Victor Mair has a post at the Log that is not only an impassioned ode to the Allium genus—”My uncontested favorite of all the Allium species, however, is garlic (Allium sativum)…”—but a treasure-trove of linguistic tidbits in both Chinese (he discusses jiǔcài 韭菜, “a kind of chive”) and English. I had known about ramps, “a kind of wild garlic… only available for six weeks in the spring,” but had not known the etymology, which is excellent. Bob Shackleton said in the comment thread: “And most wonderfully, we have here the English descendant of the original Indo-European word for onion (*krem-) – one of the few surviving relatives of Greek ‘kromion’!” The OED elaborates, in its entry for rams (which it takes as the original English form and which it refers you to if you look up ramp; the entry was updated in June 2008):
Cognate with Middle Low German rāmese, rēmese, Old High German ramese (German (chiefly regional) Rams, Rambs, Ramisch, Ramsche, Ramus, etc.; > Danish rams, †ramse (now chiefly regional, except in the synonymous compound ramsløg)), Norwegian rams (now regional, except in the synonymous compound ramslauk), Swedish rams, ramsk (c1580; now regional, except in the synonymous compound ramslök) < the same Indo-European base as Early Irish crem (Irish creamh), Welsh craf, cra, Lithuanian kermušė, Russian čeremša, all in sense ‘wild garlic’, and ancient Greek κρόμμυον, κρόμυον onion. Compare post-classical Latin ramusia (10th cent. in a German source probably ultimately of British origin), ramusium (c1025 in a British source), ramuscium (a1125 in a British source), all probably < Old English.
The β. forms [ram, rame] result from analysis of the α. forms as plural. It is uncertain whether the (rare) late Middle English forms show singular or plural forms; compare also ramsey n. and ramsons n.
In the thread, Piotr Gąsiorowski points out: “Ramson comes from the weak-noun plural hram(e)san, and ramsons is etymologically a double plural like children.” As for rampion (a name for several different plants), it’s entirely unrelated, with a complicated etymology of its own about which the OED goes on for paragraphs; a cognate is German Rapunzel—which I had no idea was primarily the name of a plant; I knew only the gal with the hair—and another is French raiponce, about which marie-lucie writes:
Looking up raiponce again on Wikipedia, I see that the Rapunzel of the story is called Raiponce in French, just like the plant.
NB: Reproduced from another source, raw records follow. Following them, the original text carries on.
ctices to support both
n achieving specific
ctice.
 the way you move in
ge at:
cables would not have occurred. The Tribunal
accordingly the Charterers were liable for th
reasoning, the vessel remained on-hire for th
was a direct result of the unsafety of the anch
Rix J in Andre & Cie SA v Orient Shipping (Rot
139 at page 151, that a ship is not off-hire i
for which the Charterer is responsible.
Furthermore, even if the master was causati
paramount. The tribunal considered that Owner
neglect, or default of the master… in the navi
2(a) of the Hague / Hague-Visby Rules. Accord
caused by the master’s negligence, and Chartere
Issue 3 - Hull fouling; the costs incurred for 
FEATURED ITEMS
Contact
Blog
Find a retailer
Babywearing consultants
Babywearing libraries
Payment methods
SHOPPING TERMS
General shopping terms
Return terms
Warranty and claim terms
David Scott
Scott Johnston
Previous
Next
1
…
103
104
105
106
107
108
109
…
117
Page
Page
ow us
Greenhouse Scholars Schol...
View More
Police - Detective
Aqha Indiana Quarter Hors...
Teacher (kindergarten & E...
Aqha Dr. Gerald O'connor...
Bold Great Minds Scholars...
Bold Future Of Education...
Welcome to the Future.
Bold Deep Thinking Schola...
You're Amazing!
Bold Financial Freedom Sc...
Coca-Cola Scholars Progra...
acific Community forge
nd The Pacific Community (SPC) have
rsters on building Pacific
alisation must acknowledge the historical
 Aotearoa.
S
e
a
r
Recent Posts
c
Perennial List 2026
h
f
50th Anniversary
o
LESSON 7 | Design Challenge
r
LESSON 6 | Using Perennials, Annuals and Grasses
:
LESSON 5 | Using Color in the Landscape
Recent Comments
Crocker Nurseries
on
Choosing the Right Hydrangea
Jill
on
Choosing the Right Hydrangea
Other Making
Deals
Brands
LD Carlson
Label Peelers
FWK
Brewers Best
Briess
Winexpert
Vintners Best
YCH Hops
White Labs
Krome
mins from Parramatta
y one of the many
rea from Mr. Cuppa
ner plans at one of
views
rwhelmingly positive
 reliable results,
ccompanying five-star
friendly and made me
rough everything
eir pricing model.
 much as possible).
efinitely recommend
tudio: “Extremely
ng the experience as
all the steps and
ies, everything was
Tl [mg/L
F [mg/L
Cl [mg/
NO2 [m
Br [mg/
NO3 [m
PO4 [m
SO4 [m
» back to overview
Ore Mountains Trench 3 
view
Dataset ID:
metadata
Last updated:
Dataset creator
Having only read Grimm’s stories in English, I did not know the equivalent French name.
As for the origin of the French word, the TLFI (French online dictionary) gives raiponce as basically a borrowing from an Italian word attested as raponzo, raponzolo, raperonzolo, from Latin raponciolum (but the Latin word could be a learned reformation based on one of the Italian forms). The suffix –onz– seems to be unexplained in Italian, so the apparently basic word raponzo could be an adaptation of a word from another language, perhaps a Germanic one such as rapunze, the presumed stem of Rapunzel.
The OED says:
The Italian word has frequently been regarded as a derivative (formed with several suffixes) of rapa rape n.5 (see further Französisches etymol. Wörterbuch at rapum), but recent authoritative dictionaries of Italian consider this more likely to be a folk etymology (see e.g. M. Cortelazzo & P. Zolli Diz. etimol. della lingua italiana (ed. 2, 1999) at raperonzolo). Although post-classical Latin rapunculum, etc., has sometimes been suggested as the ulterior etymon of the plant name, it is much more likely to be an adaptation of one or more vernacular forms, given its late attestation and close formal resemblance to the latter.